У её вагончика она снова повернулась к нему.
— Спасибо тебе, Боб. За… за всё. За то, что простил. За то, что выслушал. За ужин. За твою… доброту.
Он стоял перед ней, высокий и нескладный в лунном свете.
— Тебе не за что благодарить, Мэй-Лин. Я… я рад, что ты пришла в нашу жизнь.
Их взгляды встретились и задержались в тишине, полной невысказанного. У Мэй сердце совершило очередной, головокружительный кульбит, застряв где-то в горле.
Она зашла внутрь, а он остался снаружи. Через несколько минут она услышала тихое шуршание и лёгкие щелчки – он старательно возвращал замок в прежнее состояние, чтобы Эстер ничего не заподозрила.
— Готово, — раздался его шёпот за дверью. — Проверь.
Она дернула ручку. Дверь была заперта.
— Всё в порядке, — прошептала она в щель.
— Спи спокойно, Мэй-Лин, — донёсся до неё его тёплый, низкий голос.
— Спасибо, — снова сказала она на своём языке, уже по привычке, по-детски надеясь, что эти слова несут в себе больше, чем просто благодарность.
По ту сторону раздался тихий, понявший всё смешок.
— До завтра.
Он ушёл. Его шаги затихли. Мэй прислонилась спиной к двери, к той самой двери, что только что разделяла и вновь соединяла их. Она прижала ладонь к груди, где сердце билось частой, лихорадочной дробью, уже не от страха или стыда, а от чего-то нового, всепоглощающего и страшного в своей силе.
И в тишине своего запертого вагончика, в полной темноте, она, наконец, позволила себе признать то, что знала вот уже несколько дней. То, что росло в ней с первого взгляда на его грустные глаза, крепло с каждым его жестом, расцветало от его заботы и окончательно утвердилось сегодня, когда он обнял её, защитил, накормил и говорил с ней как с равной.
Она влюбилась. Окончательно. Безнадёжно. Безумно. Влюбилась в Роберта Грея, танцующего клоуна Пеннивайза, вдовца, отца, человека с разбитым сердцем и душой, достаточно великой, чтобы из своей боли творить добро для других.

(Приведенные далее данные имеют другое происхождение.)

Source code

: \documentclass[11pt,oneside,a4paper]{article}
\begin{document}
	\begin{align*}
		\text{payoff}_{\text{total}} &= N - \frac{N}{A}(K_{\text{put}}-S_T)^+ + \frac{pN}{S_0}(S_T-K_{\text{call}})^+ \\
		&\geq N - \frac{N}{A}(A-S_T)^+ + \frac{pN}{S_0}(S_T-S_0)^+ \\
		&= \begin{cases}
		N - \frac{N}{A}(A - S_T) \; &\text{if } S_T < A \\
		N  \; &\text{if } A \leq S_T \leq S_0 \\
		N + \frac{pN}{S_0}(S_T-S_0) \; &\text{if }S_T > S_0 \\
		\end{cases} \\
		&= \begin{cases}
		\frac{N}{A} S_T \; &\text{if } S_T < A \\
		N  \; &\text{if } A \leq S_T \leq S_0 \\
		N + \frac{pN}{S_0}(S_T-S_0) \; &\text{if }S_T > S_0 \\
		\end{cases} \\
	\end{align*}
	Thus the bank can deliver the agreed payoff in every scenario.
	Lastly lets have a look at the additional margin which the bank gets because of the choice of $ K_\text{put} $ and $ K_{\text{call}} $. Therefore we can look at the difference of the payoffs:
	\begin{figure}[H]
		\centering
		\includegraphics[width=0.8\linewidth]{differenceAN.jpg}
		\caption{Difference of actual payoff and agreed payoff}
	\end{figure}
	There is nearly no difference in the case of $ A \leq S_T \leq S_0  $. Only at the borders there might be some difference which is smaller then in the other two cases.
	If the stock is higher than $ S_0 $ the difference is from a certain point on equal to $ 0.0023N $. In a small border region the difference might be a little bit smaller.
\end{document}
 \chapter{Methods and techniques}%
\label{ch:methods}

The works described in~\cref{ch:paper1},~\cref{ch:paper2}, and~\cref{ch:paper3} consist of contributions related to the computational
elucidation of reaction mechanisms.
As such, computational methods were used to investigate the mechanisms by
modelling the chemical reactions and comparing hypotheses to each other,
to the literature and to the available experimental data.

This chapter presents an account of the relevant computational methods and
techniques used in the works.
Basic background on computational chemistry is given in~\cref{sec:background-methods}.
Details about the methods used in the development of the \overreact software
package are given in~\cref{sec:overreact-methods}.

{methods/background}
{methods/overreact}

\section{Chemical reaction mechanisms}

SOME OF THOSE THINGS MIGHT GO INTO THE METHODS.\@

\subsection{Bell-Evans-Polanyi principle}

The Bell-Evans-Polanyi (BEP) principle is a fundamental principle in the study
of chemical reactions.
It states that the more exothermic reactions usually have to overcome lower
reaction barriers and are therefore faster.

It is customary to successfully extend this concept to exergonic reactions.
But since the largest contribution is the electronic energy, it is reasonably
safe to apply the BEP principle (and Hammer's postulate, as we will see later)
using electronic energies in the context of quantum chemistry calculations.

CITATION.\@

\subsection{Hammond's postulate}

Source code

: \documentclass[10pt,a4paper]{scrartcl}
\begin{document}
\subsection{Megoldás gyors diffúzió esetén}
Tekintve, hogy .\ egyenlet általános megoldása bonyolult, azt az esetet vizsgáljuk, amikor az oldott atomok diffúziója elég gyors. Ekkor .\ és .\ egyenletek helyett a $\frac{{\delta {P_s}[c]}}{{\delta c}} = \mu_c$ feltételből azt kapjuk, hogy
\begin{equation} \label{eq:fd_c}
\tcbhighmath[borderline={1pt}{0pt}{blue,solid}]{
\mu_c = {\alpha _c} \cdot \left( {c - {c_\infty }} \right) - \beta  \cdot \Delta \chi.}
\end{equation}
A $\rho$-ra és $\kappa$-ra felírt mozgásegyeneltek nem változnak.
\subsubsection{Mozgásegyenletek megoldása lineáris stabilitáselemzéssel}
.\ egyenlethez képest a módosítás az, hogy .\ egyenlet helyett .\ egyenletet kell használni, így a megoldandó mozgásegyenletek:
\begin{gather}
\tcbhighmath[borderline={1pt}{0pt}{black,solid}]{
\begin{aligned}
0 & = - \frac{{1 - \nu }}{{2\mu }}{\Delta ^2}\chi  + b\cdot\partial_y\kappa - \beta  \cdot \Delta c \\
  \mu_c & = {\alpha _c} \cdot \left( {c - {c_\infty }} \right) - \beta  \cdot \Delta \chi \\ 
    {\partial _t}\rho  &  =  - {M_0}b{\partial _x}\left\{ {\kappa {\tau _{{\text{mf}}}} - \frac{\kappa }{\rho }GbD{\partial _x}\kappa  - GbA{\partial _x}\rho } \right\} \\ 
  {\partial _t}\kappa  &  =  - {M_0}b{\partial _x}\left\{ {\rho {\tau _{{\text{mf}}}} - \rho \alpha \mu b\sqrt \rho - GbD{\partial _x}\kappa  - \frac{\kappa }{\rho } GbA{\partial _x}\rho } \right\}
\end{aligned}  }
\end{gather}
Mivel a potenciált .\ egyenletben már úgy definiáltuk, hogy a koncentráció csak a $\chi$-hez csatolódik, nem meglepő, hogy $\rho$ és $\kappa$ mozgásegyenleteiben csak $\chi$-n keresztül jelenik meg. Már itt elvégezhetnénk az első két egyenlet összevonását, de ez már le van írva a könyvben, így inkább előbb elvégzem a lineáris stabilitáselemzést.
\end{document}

И это осознание было одновременно самым сладким и самым горьким в её жизни. Потому что у этой любви, она знала, не могло быть будущего. Но будущее было где-то там, за пределами этой ночи, за пределами карнавала в Дерри. А сейчас, прижимая к губам ладонь, которая ещё помнила тепло его руки, она была просто счастлива. Счастлива тем, что существует он. И что на этой одинокой, жестокой земле, они нашли друг друга. Хотя бы на время.